Exhibitions
Icons and Easter Eggs Of Imperial Russia, St Mary’s College of California, Moraga, 18 March – 30 April 1995
Russian Art of the Nineteenth Century: Icons and Easter Eggs. A Postmodern Perspective, Patrick and Beatrice Haggerty Museum of Art, Marquette University, Milwaukee, 16 April – 28 July 1996
Bibliography
A. Ruzhnikov, A. Harlow, Icons and Easter Eggs Of Imperial Russia, St Mary’s College of California, Moraga, 1995, no. 28, illustrated in colour p. 7
C.L. Carter, <Russian Art of the Nineteenth Century: Icons and Easter Eggs. A Postmodern Perspective, Milwaukee, 1996, no. 22, p. 54, illustrated p. 8, illustrated in colour p. 17
Painted in the miniature style, the icon shows St.George on a white charger piercing the winged dragon with his lance.
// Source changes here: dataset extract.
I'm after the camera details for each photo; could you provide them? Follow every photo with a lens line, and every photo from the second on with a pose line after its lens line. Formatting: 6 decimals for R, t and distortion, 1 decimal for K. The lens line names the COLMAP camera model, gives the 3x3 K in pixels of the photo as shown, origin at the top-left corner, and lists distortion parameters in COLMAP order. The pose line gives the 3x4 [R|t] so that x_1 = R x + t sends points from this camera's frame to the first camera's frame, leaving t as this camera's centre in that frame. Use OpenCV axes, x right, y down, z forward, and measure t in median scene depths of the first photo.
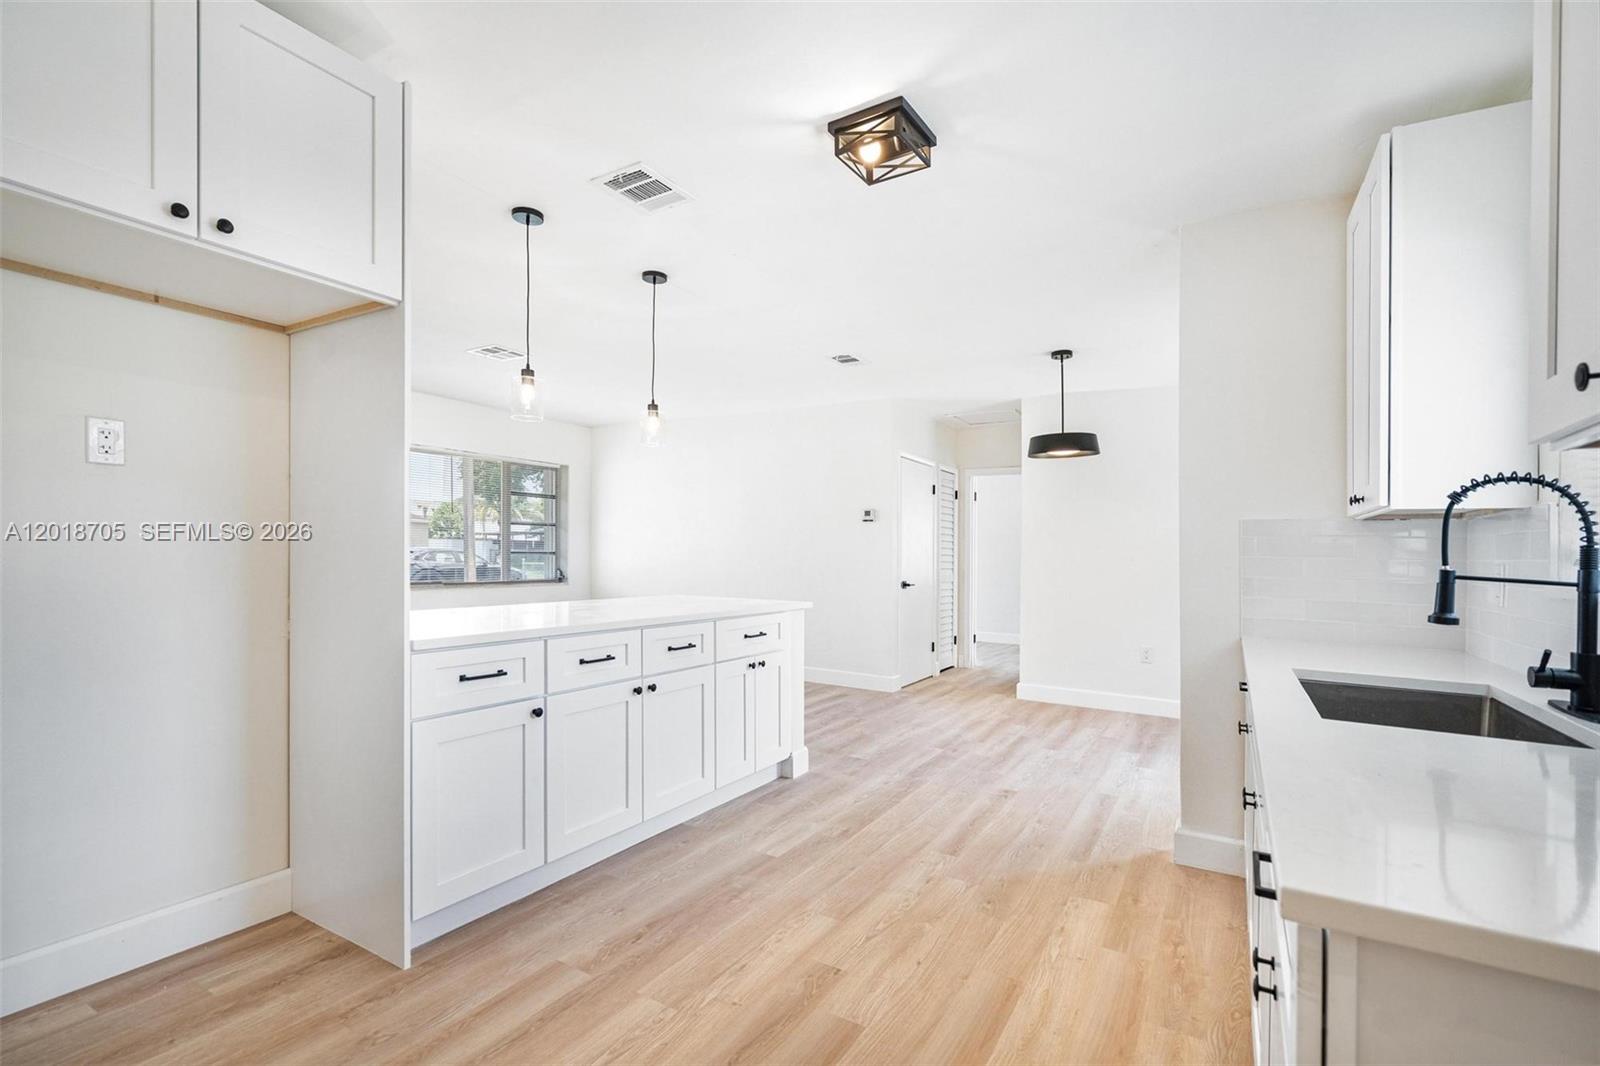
lens RADIAL K [[739.1, 0, 822.0], [0, 739.1, 538.4], [0, 0, 1]] dist [0.002286, 0.000071]
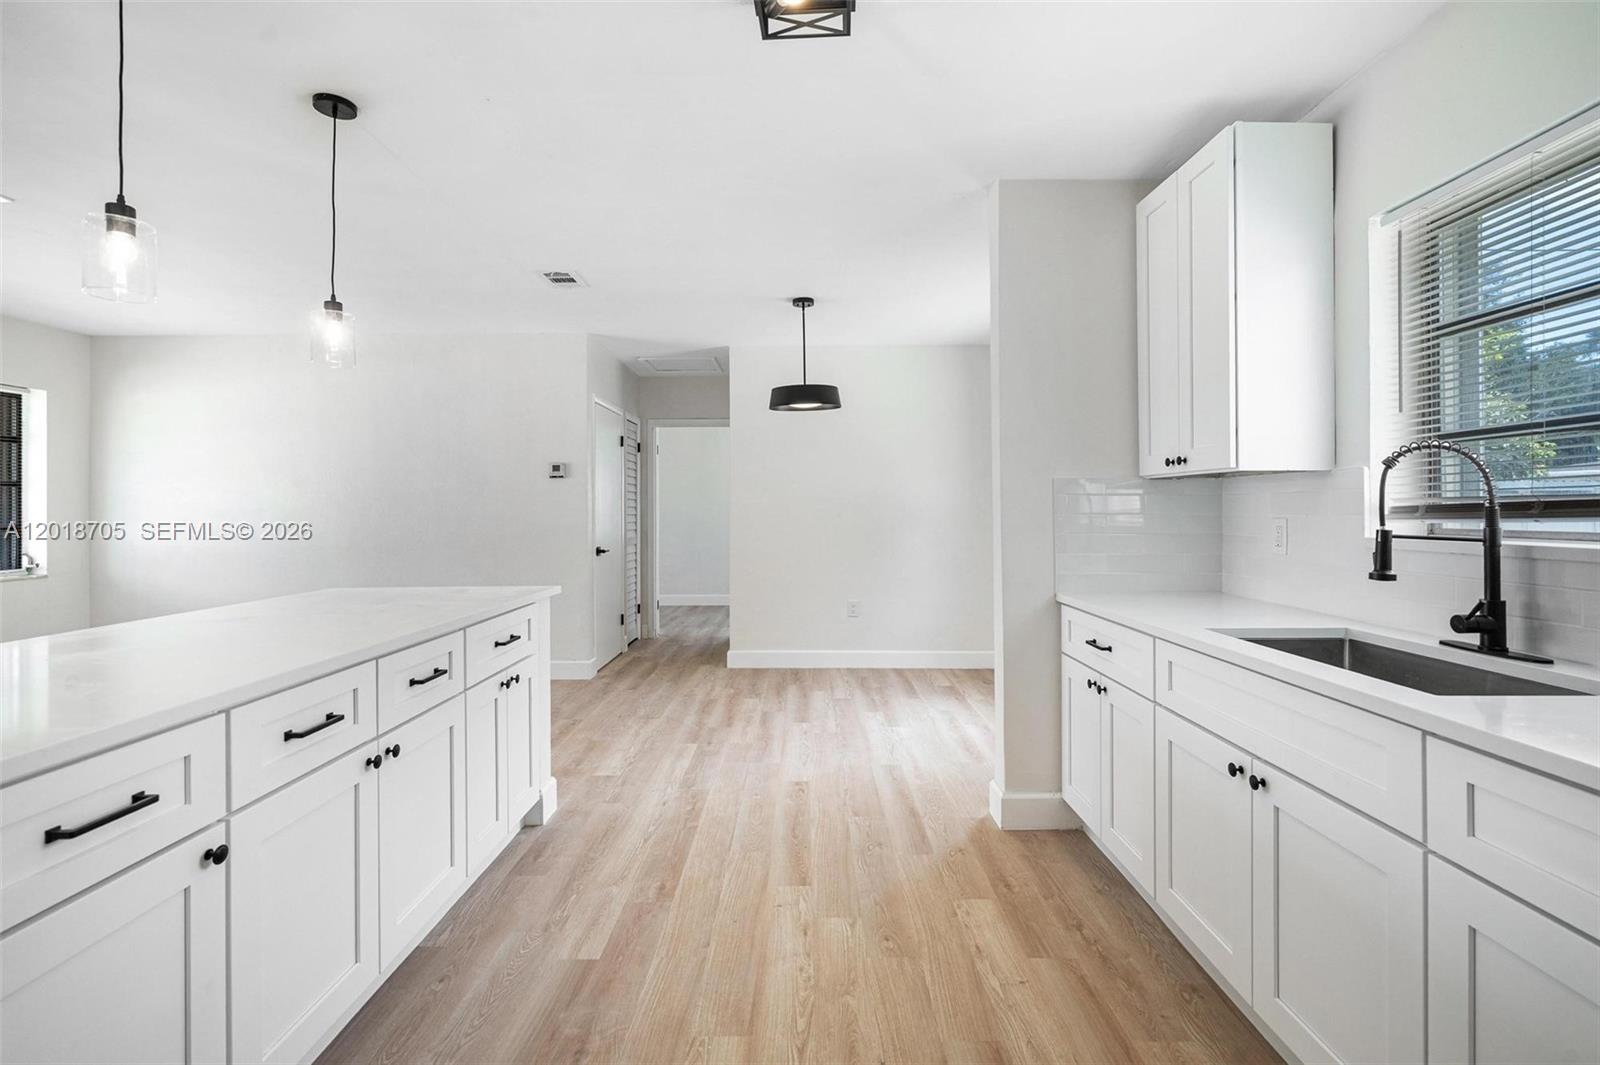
lens RADIAL K [[739.1, 0, 823.5], [0, 739.1, 500.7], [0, 0, 1]] dist [0.002286, 0.000071]
pose [[0.861739, -0.017173, 0.507061, -0.182351], [0.011424, 0.999830, 0.014447, -0.011457], [-0.507223, -0.006657, 0.861789, 0.231634]]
Above is an angel crowning St.George with a martyr’s crown. On the right side is a stylised tower representing the city, from the gates of which the princess watches the battle. At the top right corner, from a segment of heaven emerges the hand of Christ blessings the saint. The scene is painted against a mountainous landscape painted with muted, earthy colours. The borders are painted with the figures of two family saints: St.Timothy (on the left) and St.Elizabeth (on the right). The upper border bears the calligraphic inscription in Old Slavonic reading: “Glory to Great George rescuer of the town and young maiden from the dragon”.
The story of St.George and the dragon is described in The Golden Legend. According to the source, the event took place in Cappadocia in the third century. The local inhabitants were pagans who worshipped a terrible dragon that lived in a lake nearby. To appease the dragon every day two lambs were sacrificed, to further please the creature humans were offered, and lots were drawn to choose the victims. On one occasion, the daughter of the local ruler drew the unlucky lot. As it happened, St.George promised to kill the dragon provided that the citizenry of the city become Christians. He engaged the dragon in mortal combat and slew it. The king and all of his people were so awed by the power of the Lord that they converted to Christianity.
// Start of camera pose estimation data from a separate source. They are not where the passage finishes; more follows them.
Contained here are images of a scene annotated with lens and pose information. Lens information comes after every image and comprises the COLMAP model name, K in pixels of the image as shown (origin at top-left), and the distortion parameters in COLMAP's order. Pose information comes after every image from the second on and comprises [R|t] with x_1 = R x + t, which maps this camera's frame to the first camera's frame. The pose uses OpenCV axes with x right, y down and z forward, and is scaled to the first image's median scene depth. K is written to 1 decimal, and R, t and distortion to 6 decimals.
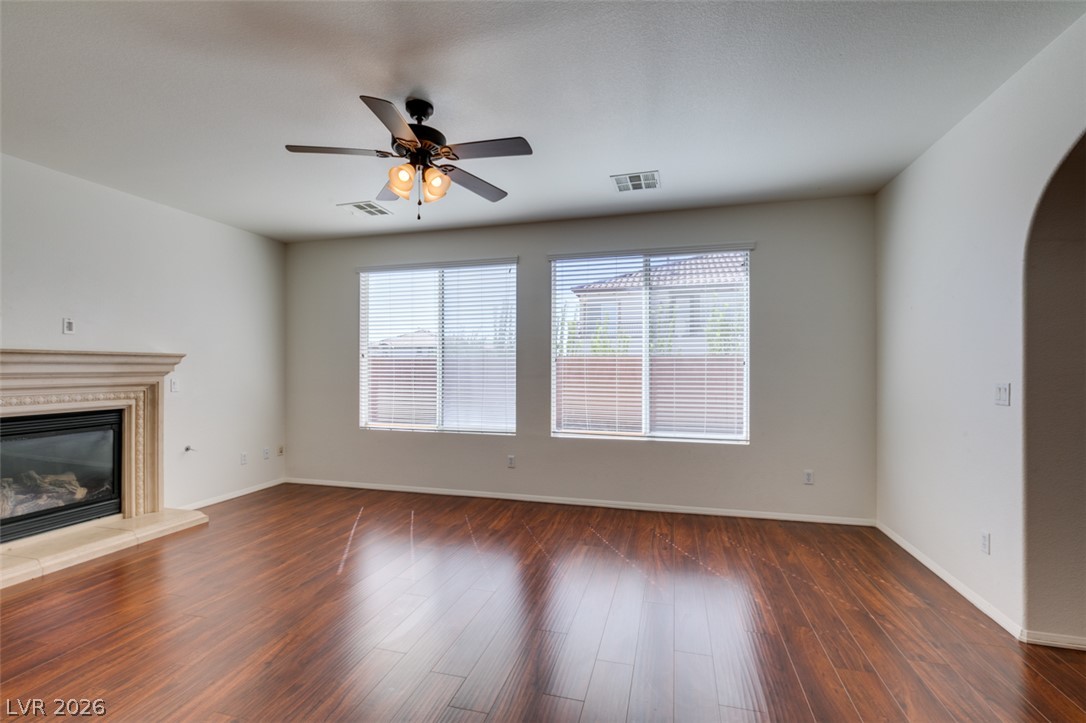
lens RADIAL K [[486.6, 0, 541.7], [0, 486.6, 364.6], [0, 0, 1]] dist [0.000862, -0.000538]
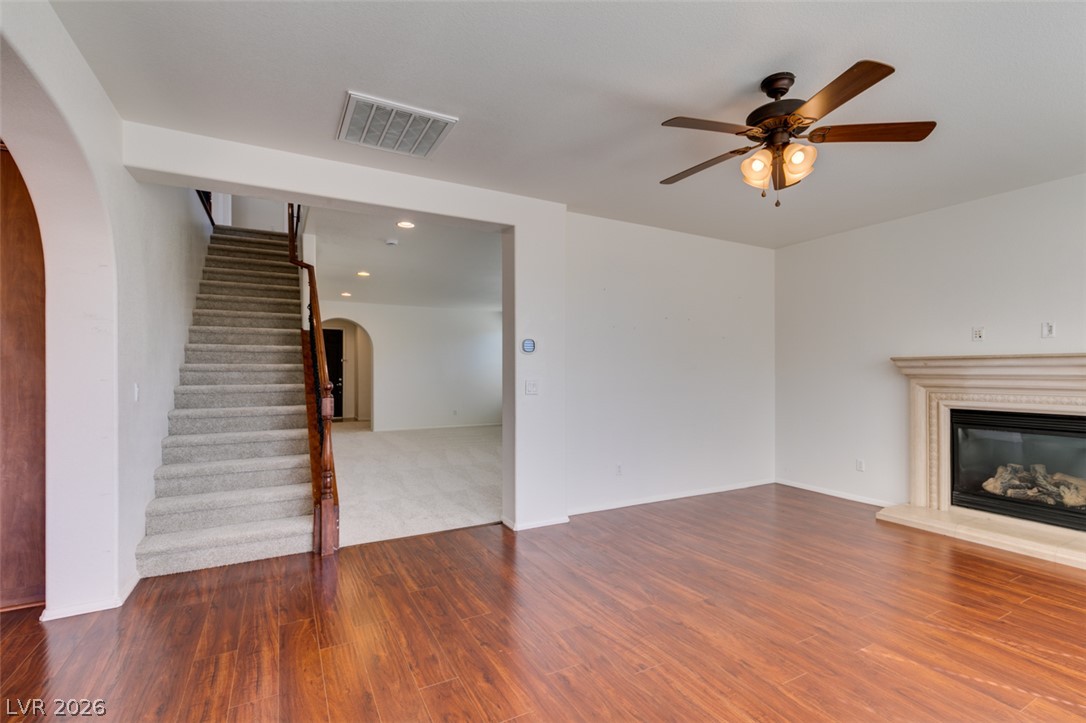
lens RADIAL K [[486.8, 0, 540.3], [0, 486.8, 369.7], [0, 0, 1]] dist [0.000814, -0.000625]
pose [[-0.726212, -0.001897, -0.687468, 0.446749], [0.004286, 0.999964, -0.007287, 0.007047], [0.687457, -0.008238, -0.726178, 0.878101]]
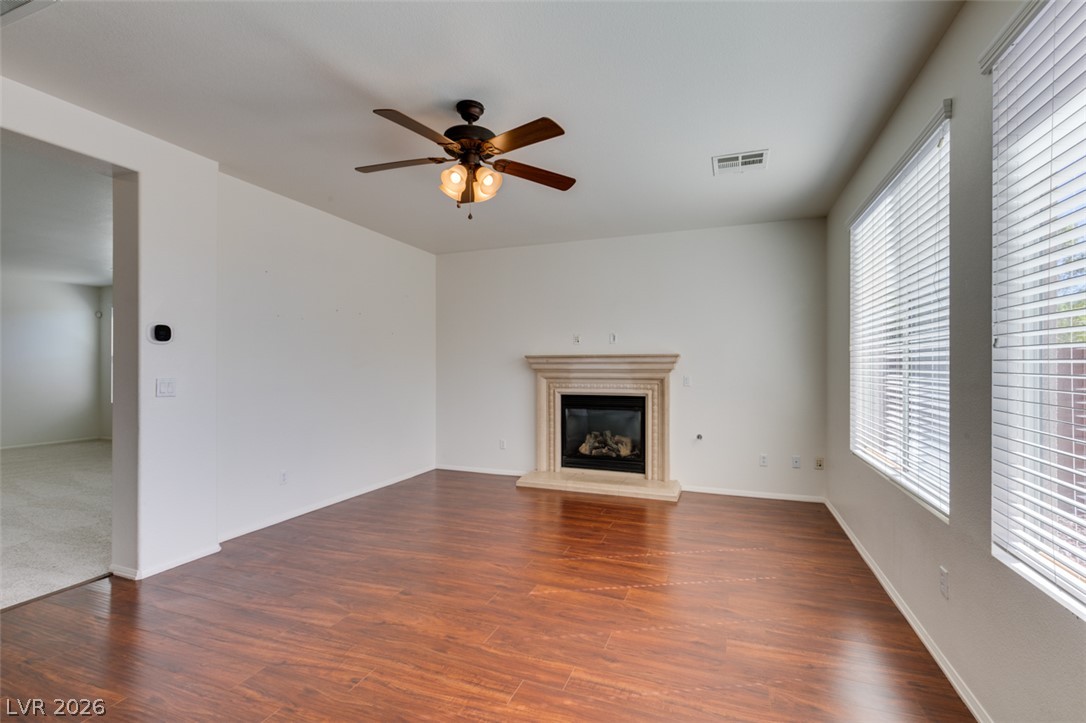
lens RADIAL K [[486.6, 0, 541.7], [0, 486.6, 364.6], [0, 0, 1]] dist [0.000862, -0.000538]
pose [[-0.101653, -0.003492, -0.994814, 0.477793], [0.006518, 0.999970, -0.004176, 0.006594], [0.994799, -0.006909, -0.101627, 0.811641]]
From the beginning, the story of St.George killing the dragon has been understood symbolically, reaching its iconographic climax in the 15th and 16th centuries. St.George killing the dragon is one of the most popular subject matters of Christian art. In Russia, one of the earliest depictions of the miracle is preserved on the walls of the church of St.George in Staraya Ladoga (circa 1167) near Novgorod.
St.George is a patron saint of Cappadocia, Georgia, Muscovy and England, where his cult was introduced by Crusaders returning from Palestine. His principal feast day is April 23.